As her lids finally grew heavy she murmured to herself: "Ef I was like other gals I reckon I'd git sort of crazy erbout thet big feller. He's like a pine tree standin' up amongst saplin's--but I don't reckon a body could hardly ever git him clean, even ef they soaked him in hot suds fer a week of Sundays."

With that reflection--also fastidiously feminine--she turned on her side and slept.

It was into a room below that Lute Johnson stumbled long after midnight on most unsteady legs. Lute was not satisfied with his evening. He had been actuated in his attempted hazing of Alexander by Jase Mallows, who thought her pride should be humbled, yet sought to accomplish that end vicariously in order that the doors of future conquest might not be closed against himself. Lute's undertaking had not been a success and he sought his bed, sodden and bloodshot of eye. He was nursing grudges of varying degrees against Jase Mallows, Alexander, Halloway and finally against Bud Sellers.

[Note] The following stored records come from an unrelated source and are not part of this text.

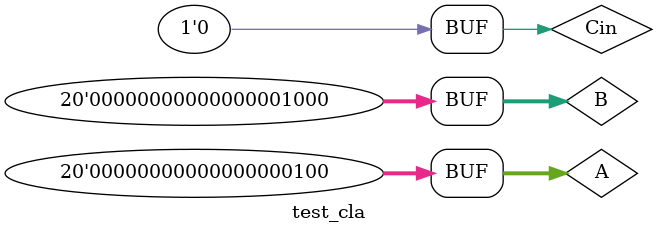
<source format=v>
`timescale 1ns / 1ps


module test_cla;

	// Inputs
	reg [19:0] A;
	reg [19:0] B;
	reg Cin;

	// Outputs
	wire [19:0] S;
	wire Cout;

	// Instantiate the Unit Under Test (UUT)
	CLA_20 uut (
		.A(A), 
		.B(B), 
		.Cin(Cin), 
		.S(S), 
		.Cout(Cout)
	);

	initial begin
		// Initialize Inputs
		A = (4);
		B = (8);
		Cin = 0;

		// Wait 100 ns for global reset to finish
		#100;
        
		// Add stimulus here

	end
      
endmodule


</source>
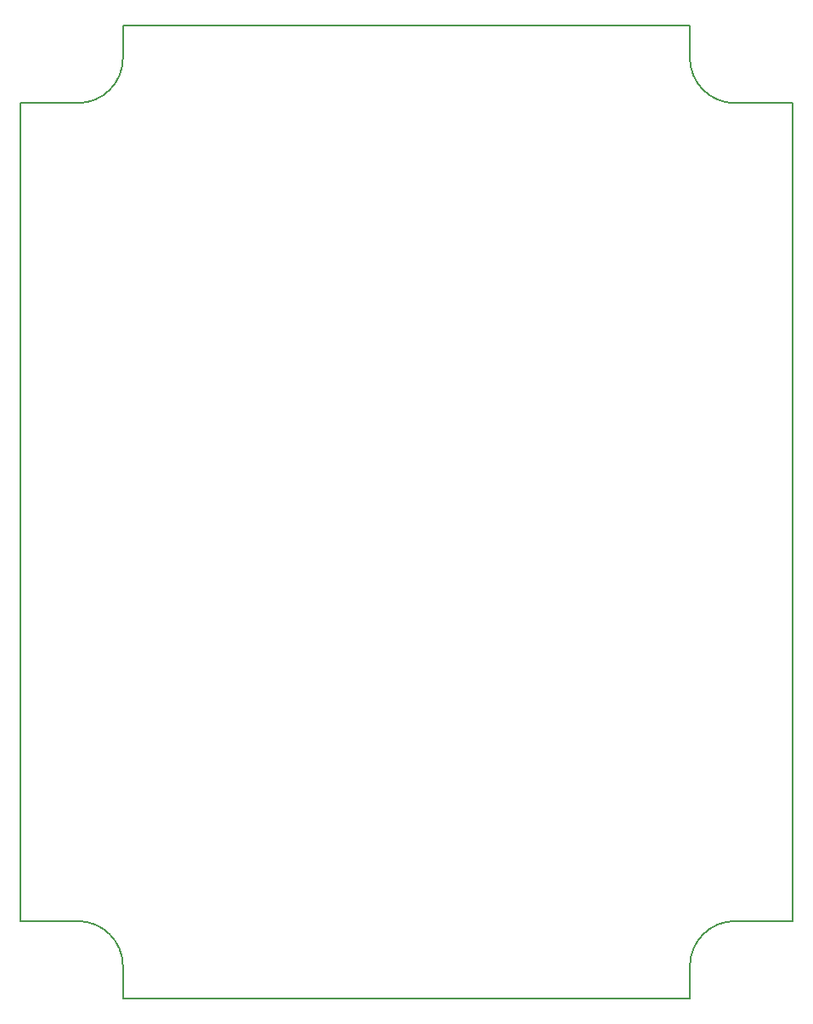
<source format=gko>
G04 #@! TF.GenerationSoftware,KiCad,Pcbnew,5.0.2-bee76a0~70~ubuntu16.04.1*
G04 #@! TF.CreationDate,2019-04-13T12:29:28+01:00*
G04 #@! TF.ProjectId,rgb-to-hdmi,7267622d-746f-42d6-9864-6d692e6b6963,rev?*
G04 #@! TF.SameCoordinates,PX8712db8PY8b83550*
G04 #@! TF.FileFunction,Profile,NP*
%FSLAX46Y46*%
G04 Gerber Fmt 4.6, Leading zero omitted, Abs format (unit mm)*
G04 Created by KiCad (PCBNEW 5.0.2-bee76a0~70~ubuntu16.04.1) date Sat 13 Apr 2019 12:29:28 BST*
%MOMM*%
%LPD*%
G01*
G04 APERTURE LIST*
%ADD10C,0.150000*%
G04 APERTURE END LIST*
D10*
X77000000Y89250000D02*
X71250000Y89250000D01*
X10250000Y93750000D02*
G75*
G02X5750000Y89250000I-4500000J0D01*
G01*
X5750000Y7750000D02*
G75*
G02X10250000Y3250000I0J-4500000D01*
G01*
X66750000Y3250000D02*
G75*
G02X71250000Y7750000I4500000J0D01*
G01*
X71250000Y89250000D02*
G75*
G02X66750000Y93750000I0J4500000D01*
G01*
X0Y89250000D02*
X0Y7750000D01*
X10250000Y97000000D02*
X66750000Y97000000D01*
X10250000Y93750000D02*
X10250000Y97000000D01*
X0Y89250000D02*
X5750000Y89250000D01*
X77000000Y7750000D02*
X77000000Y89250000D01*
X10250000Y0D02*
X66750000Y0D01*
X10250000Y3250000D02*
X10250000Y0D01*
X0Y7750000D02*
X5750000Y7750000D01*
X66750000Y0D02*
X66750000Y3250000D01*
X77000000Y7750000D02*
X71250000Y7750000D01*
X66750000Y97000000D02*
X66750000Y93750000D01*
M02*

</source>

He kicked off his brogans and as he leaned to blow out the light, he stumbled, sprawling headlong and carrying the lamp down with him. For a moment he lay where he had fallen, too dazed and befuddled to rise, but presently he clambered up, his eyes wide and terrified, for his rising was Phoenix-like--mantled in flame. With incredible swiftness the flimsy coverings of his bed had burst into a crimson glare and even his clothing was afire.